Six families whose loved ones died in Alabama prisons have filed lawsuits against the commissioner of the state's department of corrections, saying their family members' bodies were returned to them missing internal organs after undergoing state-ordered autopsies.
Agolia Moore was shocked to get a call telling her that her son was found dead in an Alabama prison of a suspected drug overdose. She had spoken to him to earlier that evening and he was doing fine, talking about his hope to move into the prison's honor dorm, Moore said.
When his body arrived at the funeral home, after undergoing a state autopsy, the undertaker told the family that the 43-year-old's internal organs were missing. The family said they had not given permission for his organs to be retained or destroyed.
Moore said her daughter and other son drove four hours to the University of Alabama at Birmingham, where the autopsy had been performed, and picked up a sealed red bag containing what they were told was their brother's organs. They buried the bag along with him.
Six families, who had loved ones die in the state prison system, have filed lawsuits against the commissioner of the Alabama Department of Corrections and others, saying their family members' bodies were returned to them missing internal organs after undergoing state-ordered autopsies. The families crowded into a Montgomery courtroom Tuesday for a brief status conference in the consolidated litigation.
Agolia Moore was shocked to get a call telling her that her son was found dead in an Alabama prison of a suspected drug overdose.
So they killed him.
In America. I thought i was done being shocked at or prisons but killing and harvesting organs (ostensibly for someone rich)... Fuuuuck we need to start eating rich people like... now.
This is worse. It's not even for transplantation. It's so medical students can dissect them.
The lawsuits also state that a group of UAB medical students in 2018 became concerned that a disproportionate number of the specimens they encountered during their medical training originated from people who had died in prison. They questioned if families of incarcerated people had the same ability as other patients' families to request that organs be returned with the body.
I am all for medical students being able to study real human organs. That's what voluntary donors are for.
It’s weird to me they are suing the department of corrections. (Which I’m sure is guilty of plenty of other crimes…) But if the autopsies are state ordered, and performed at UAB, seems like they should sue them instead.
If it's for medical student use, I'm not sure I'd say it was worse. I'm more apt to believe the deaths aren't suspect if this is the case, versus the organs being used in transplants. There's a lot of money and motive for corruption with transplants. But it's also probably an easy jump from harvesting organs without consent to give to med schools to them doing it for money and transplants. It's all bad.
Remember that we have no idea what's actually happening here. The prison officials would and do lie about everything. We can assume that all the missing organs were for medical research. We can assume the returned organs were actually that person's organs. But we just don't know. This is par for the course with the "justice" system.

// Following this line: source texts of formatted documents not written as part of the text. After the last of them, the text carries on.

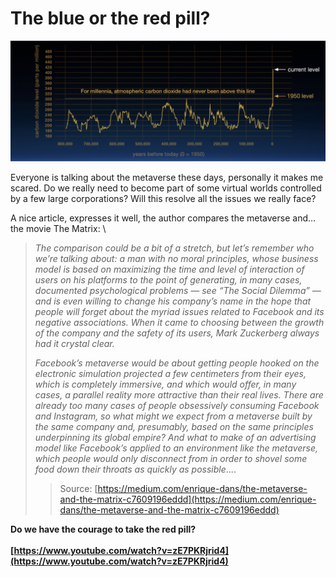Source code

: # The blue or the red pill?


![alt_text](img/carbon_dioxide.png )


Everyone is talking about the metaverse these days, personally it makes me scared. Do we really need to become part of some virtual worlds controlled by a few large corporations? Will this resolve all the issues we really face?

A nice article, expresses it well, the author compares the metaverse and… the movie The Matrix: \


>_The comparison could be a bit of a stretch, but let’s remember who we’re talking about: a man with no moral principles, whose business model is based on maximizing the time and level of interaction of users on his platforms to the point of generating, in many cases, documented psychological problems — see “The Social Dilemma” — and is even willing to change his company’s name in the hope that people will forget about the myriad issues related to Facebook and its negative associations. When it came to choosing between the growth of the company and the safety of its users, Mark Zuckerberg always had it crystal clear._ 
>
>_Facebook’s metaverse would be about getting people hooked on the electronic simulation projected a few centimeters from their eyes, which is completely immersive, and which would offer, in many cases, a parallel reality more attractive than their real lives. There are already too many cases of people obsessively consuming Facebook and Instagram, so what might we expect from a metaverse built by the same company and, presumably, based on the same principles underpinning its global empire? And what to make of an advertising model like Facebook’s applied to an environment like the metaverse, which people would only disconnect from in order to shovel some food down their throats as quickly as possible_....  
>> Source: [https://medium.com/enrique-dans/the-metaverse-and-the-matrix-c7609196eddd](https://medium.com/enrique-dans/the-metaverse-and-the-matrix-c7609196eddd)



**Do we have the courage to take the red pill? \
  \
[https://www.youtube.com/watch?v=zE7PKRjrid4](https://www.youtube.com/watch?v=zE7PKRjrid4)**


## 
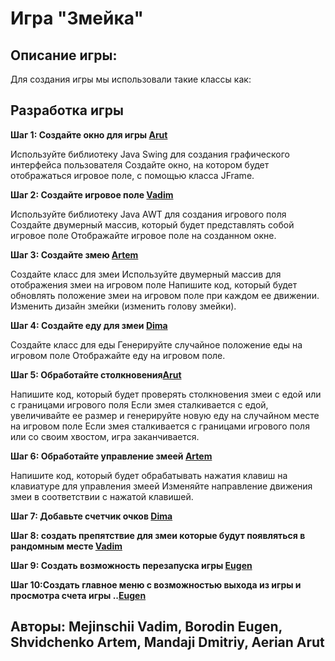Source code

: 
# Игра "Змейка"
## Описание игры: 
Для создания игры мы использовали такие классы как: 

## Разработка игры

**Шаг 1: Создайте окно для игры [Arut](https://www.instagram.com/arutsuzi/)**

Используйте библиотеку Java Swing для создания графического интерфейса пользователя
Создайте окно, на котором будет отображаться игровое поле, с помощью класса JFrame.

**Шаг 2: Создайте игровое полe [Vadim](https://instagram.com/wados_0?igshid=YmMyMTA2M2Y=)**

Используйте библиотеку Java AWT для создания игрового поля
Создайте двумерный массив, который будет представлять собой игровое поле
Отображайте игровое поле на созданном окне.

**Шаг 3: Создайте змею [Artem](https://www.instagram.com/pavlovich3.0/)**

Создайте класс для змеи
Используйте двумерный массив для отображения змеи на игровом поле
Напишите код, который будет обновлять положение змеи на игровом поле при каждом ее движении.
Изменить дизайн змейки (изменить голову змейки).

**Шаг 4: Создайте еду для змеи [Dima](https://instagram.com/mandaji91?igshid=ZWIzMWE5ZmU3Zg==)**

Создайте класс для еды
Генерируйте случайное положение еды на игровом поле
Отображайте еду на игровом поле.

**Шаг 5: Обработайте столкновения[Arut](https://www.instagram.com/arutsuzi/)**

Напишите код, который будет проверять столкновения змеи с едой или с границами игрового поля
Если змея сталкивается с едой, увеличивайте ее размер и генерируйте новую еду на случайном месте на игровом поле
Если змея сталкивается с границами игрового поля или со своим хвостом, игра заканчивается.

**Шаг 6: Обработайте управление змеей [Artem](https://www.instagram.com/pavlovich3.0/)**

Напишите код, который будет обрабатывать нажатия клавиш на клавиатуре для управления змеей
Изменяйте направление движения змеи в соответствии с нажатой клавишей.

**Шаг 7: Добавьте счетчик очков [Dima](https://instagram.com/mandaji91?igshid=ZWIzMWE5ZmU3Zg==)**

**Шаг 8: создать  препятствие для змеи которые будут появляться в рандомным месте [Vadim](https://instagram.com/wados_0?igshid=YmMyMTA2M2Y=)**

**Шаг 9: Создать возможность перезапуска игры [Eugen](https://www.instagram.com/borodin_ne_oficial/)**

**Шаг 10:Создать главное меню с возможностью выхода из игры и просмотра счета игры ..[Eugen](https://www.instagram.com/borodin_ne_oficial/)**

## Авторы: Mejinschii Vadim, Borodin Eugen, Shvidchenko Artem, Mandaji Dmitriy, Aerian Arut

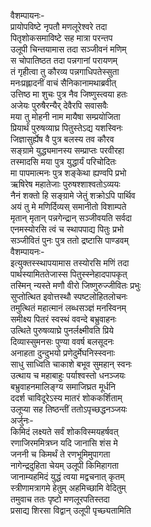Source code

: वैशम्पायनः-  
प्रायोपविष्टे नृपतौ मणलूरेश्वरे तदा  
पितृशोकसमाविष्टे सह मात्रा परन्तप  
उलूपी चिन्तयामास तदा सञ्जीवनं मणिम्  
स चोपातिष्ठत तदा पन्नगानां परायणम्  
तं गृहीत्वा तु कौरव्य पन्नगाधिपतेस्सुता  
मनःप्रह्लादनीं वाचं सैनिकानामथाब्रवीत्  
उत्तिष्ठ मा शुचः पुत्र नैव जिष्णुस्त्वया हतः  
अजेयः पुरुषैरन्यैर् देवैरपि सवासवैः  
मया तु मोहनी नाम मायैषा सम्प्रयोजिता  
प्रियार्थं पुरुषव्याघ्र पितुस्तेऽद्य यशस्विनः  
जिज्ञासुर्ह्येष वै पुत्र बलस्य तव कौरव  
सङ्ग्रामे युद्ध्यमानस्य सम्प्राप्तः परवीरहा  
तस्मादसि मया पुत्र युद्धार्यं परिचोदितः  
मा पापमात्मनः पुत्र शङ्केथा ह्यण्वपि प्रभो  
ऋषिरेष महातेजाः पुरुषश्शाश्वतोऽव्ययः  
नैनं शक्तो हि सङ्ग्रामे जेतुं शक्रोऽपि पार्थिव  
अयं तु मे मणिर्दिव्यस् समानीतो विशाम्पते  
मृतान् मृतान् पन्नगेन्द्रान् सञ्जीवयति सर्वदा  
एनमस्योरसि त्वं च स्थापपाद्य पितुः प्रभो  
सञ्जीवितं पुनः पुत्र ततो द्रष्टासि पाण्डवम्  
वैशम्पायनः-  
इत्युक्तस्स्थापयामास तस्योरसि मणिं तदा  
पार्थस्यामिततेजास्स पितुस्स्नेहादपापकृत्  
तस्मिन् न्यस्ते मणौ वीरो जिष्णुरुज्जीवितः प्रभुः  
सुप्तोत्थित इवोत्तस्थौ स्पष्टलोहितलोचनः  
तमुत्थितं महात्मानं लब्धसञ्ज्ञं मनस्विनम्  
समीक्ष्य पितरं स्वस्थं ववन्दे बभ्रुवाहनः  
उत्थिते पुरुषव्याघ्रे पुनर्लक्ष्मीवति प्रिये  
दिव्यास्सुमनसः पुण्या ववर्ष बलसूदनः  
अनाहता दुन्दुभयो प्रणेदुर्मेघनिस्स्वनाः  
साधु साध्विति चाकाशे बभूव सुमहान् स्वनः  
उत्थाय च महाबाहुः पर्याश्वस्तो धनञ्जयः  
बभ्रुवाहनमालिङ्ग्य समाजिघ्रत मूर्धनि  
ददर्श चाविदूरेऽस्य मातरं शोककर्शिताम्  
उलूप्या सह तिष्ठन्तीं ततोऽपृच्छद्धनञ्जयः  
अर्जुनः-  
किमिदं लक्ष्यते सर्वं शोकविस्मयहर्षवत्  
रणाजिरममित्रघ्न यदि जानासि शंस मे  
जननी च किमर्थं ते रणभूमिमुपागता  
नागेन्द्रदुहिता चेयम् उलूपी किमिहागता  
जानाम्यहमिदं युद्धं त्वया मद्वचनात् कृतम्  
स्त्रीणामत्रागमे हेतुम् अहमिच्छामि वेदितुम्  
तमुवाच ततः पृष्टो मणलूरपतिस्तदा  
प्रसाद्य शिरसा विद्वान् उलूपी पृच्छ्यतामिति  
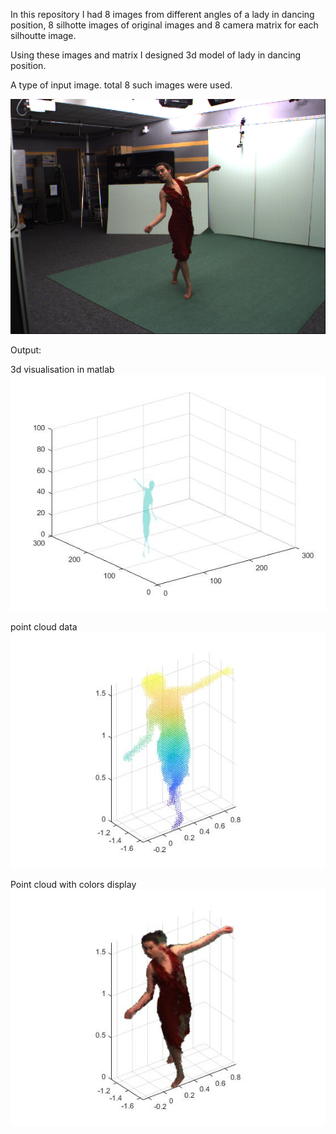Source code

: In this repository I had 8 images from different angles of a lady in dancing position, 
8 silhotte images of original images 
and 8 camera matrix for each silhoutte image.

Using these images and matrix I designed 3d model of lady in dancing position.

A type of input image. total 8 such images were used.

![alt text](cam00_00023_0000008550.png)


Output:

3d visualisation in matlab
![alt text](visulaisation.jpg)

point cloud data
![alt text](point_cloud.jpg)


Point cloud with colors display
![alt text](3DIMAGE_100000000.jpg)
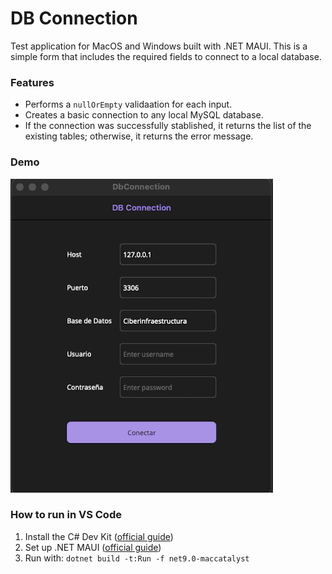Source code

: # DB Connection

Test application for MacOS and Windows built with .NET MAUI. 
This is a simple form that includes the required fields to connect to a local database.

### Features
- Performs a `nullOrEmpty` validaation for each input.
- Creates a basic connection to any local MySQL database.
- If the connection was successfully stablished, it returns the list of the existing tables; otherwise, it returns the error message.

### Demo

![App demo](db-connect.gif)

### How to run in VS Code

1. Install the C# Dev Kit ([official guide](https://code.visualstudio.com/docs/csharp/get-started))
2. Set up .NET MAUI ([official guide](https://learn.microsoft.com/en-us/dotnet/maui/get-started/installation?view=net-maui-9.0&tabs=visual-studio-code))
3. Run with: `dotnet build -t:Run -f net9.0-maccatalyst`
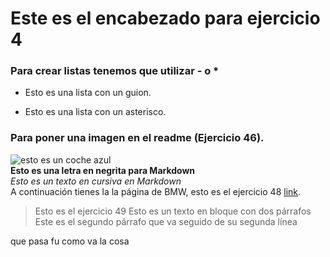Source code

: # Este es el encabezado para ejercicio 4  

### Para crear listas tenemos que utilizar - o *  
  - Esto es una lista con un guion. 
  * Esto es una lista con un asterisco. 

### Para poner una imagen en el readme (Ejercicio 46). 
![esto es un coche azul](https://blogdebmw.com/wp-content/uploads/2021/02/jdm-style-lemans-blue-bmw-e92-m3-image-4.jpg)  
**Esto es una letra en negrita para Markdown**  
_Esto es un texto en cursiva en Markdown_  
A continuación tienes la la página de BMW, esto es el ejercicio 48 [link](https://www.bmw.es/es/index.html?tl=sea-gl-BMW::VN::GOOGLE::MARCAPURA::MARCA::BUSCADORES::SEM_EX::122310-mix-miy-.-sech-BMW_MARCA_Marca_EX-.-e-bmw-.-.&clc=sea-gl-BMW::VN::GOOGLE::MARCAPURA::MARCA::BUSCADORES::SEM_EX::122310-mix-&gaw=sea:79105665322_kwd-10498191&gclid=Cj0KCQiA3rKQBhCNARIsACUEW_bct12FiNC364UUx20yFans3MBGFXUR9fSWrVFZ7x7gNclbnLqQtoQaAj6UEALw_wcB).  
>Esto es el ejercicio 49
>Esto es un texto en bloque 
>con dos párrafos  
>Este es el segundo párrafo
>que va seguido de su segunda línea

que pasa fu como va la cosa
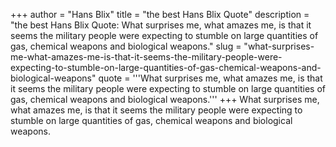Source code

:+++
author = "Hans Blix"
title = "the best Hans Blix Quote"
description = "the best Hans Blix Quote: What surprises me, what amazes me, is that it seems the military people were expecting to stumble on large quantities of gas, chemical weapons and biological weapons."
slug = "what-surprises-me-what-amazes-me-is-that-it-seems-the-military-people-were-expecting-to-stumble-on-large-quantities-of-gas-chemical-weapons-and-biological-weapons"
quote = '''What surprises me, what amazes me, is that it seems the military people were expecting to stumble on large quantities of gas, chemical weapons and biological weapons.'''
+++
What surprises me, what amazes me, is that it seems the military people were expecting to stumble on large quantities of gas, chemical weapons and biological weapons.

when you get a transplant, they don't tell you anything about where it came from unless the donor family specifically tells them to let you know. which these particular alabamans wouldn't do
What is this? Death Warrant (the 1990 prison action film starring Jean-Claude Van Damme)?
With help from Priest and Hawkins, Burke breaks into the infirmary and finds several boxes labeled "medical waste" that are actually full of human organs.
Alabama pulling slightly ahead in the "terrible prison system" contest, but I have faith that one of our other garbage states (esp Texas or Tennessee) will do something just as shocking any minute.
The fact that things like this happen in the US shows how corrupt lawmakers and the judiciary have become.
In the US, if you don't have money, your life is worthless, according to lawmakers and the courts. And, according to the latest Supreme Court decision signed off on by hypocritical Christian Amy Coney Barret, you can be a criminal just because of being poor: yep, that's what fake imaginary jesus would have definitely wanted.
She obviously doesn't believe the bible fairy-tale on some level or she wouldn't have agreed with the ruling.
Here is her disgusting hypocrisy on full-blast, the supposed Christian, ruling as jesus would, that the poor are criminals for sleeping: https://www.supremecourt.gov/opinions/23pdf/23-175_19m2.pdf. (She did not write it, but as a Pro-life in all cases Christian, the hypocrisy is fucking astounding.)
It's unbelievably disgusting. Even if she knows jesus is fake, it's cruel and evil. I am mentioning this case because it sets the tone for how people are treated in the US. If a poor person can be locked up for being unable to stay awake, of course they can pull organs out from a criminal without permission. Why not? They can do anything they want until global warming finally comes with its revenge, destroying the planet for the idiocy of the upper-class selfish myopic morons who demand it with their selfishness.